ASSIGNED TASK
Word for word, print out all of the data, omitting every image.

──────── EXTRACTED DATA ────────

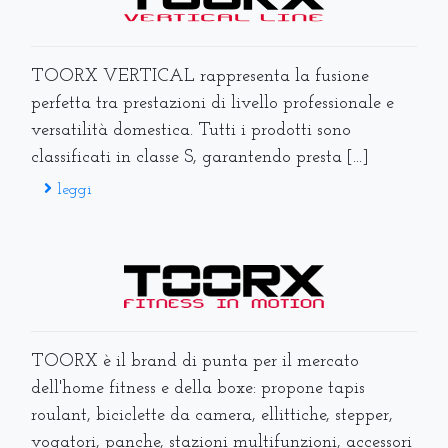
TOORX VERTICAL rappresenta la fusione
perfetta tra prestazioni di livello professionale e
versatilità domestica. Tutti i prodotti sono
classificati in classe S, garantendo presta [...]
leggi
TOORX è il brand di punta per il mercato
dell'home fitness e della boxe: propone tapis
roulant, biciclette da camera, ellittiche, stepper,
vogatori, panche, stazioni multifunzioni, accessori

────────

THE ANSWER
TOORX VERTICAL rappresenta la fusione
perfetta tra prestazioni di livello professionale e
versatilità domestica. Tutti i prodotti sono
classificati in classe S, garantendo presta [...]
leggi
TOORX è il brand di punta per il mercato
dell'home fitness e della boxe: propone tapis
roulant, biciclette da camera, ellittiche, stepper,
vogatori, panche, stazioni multifunzioni, accessori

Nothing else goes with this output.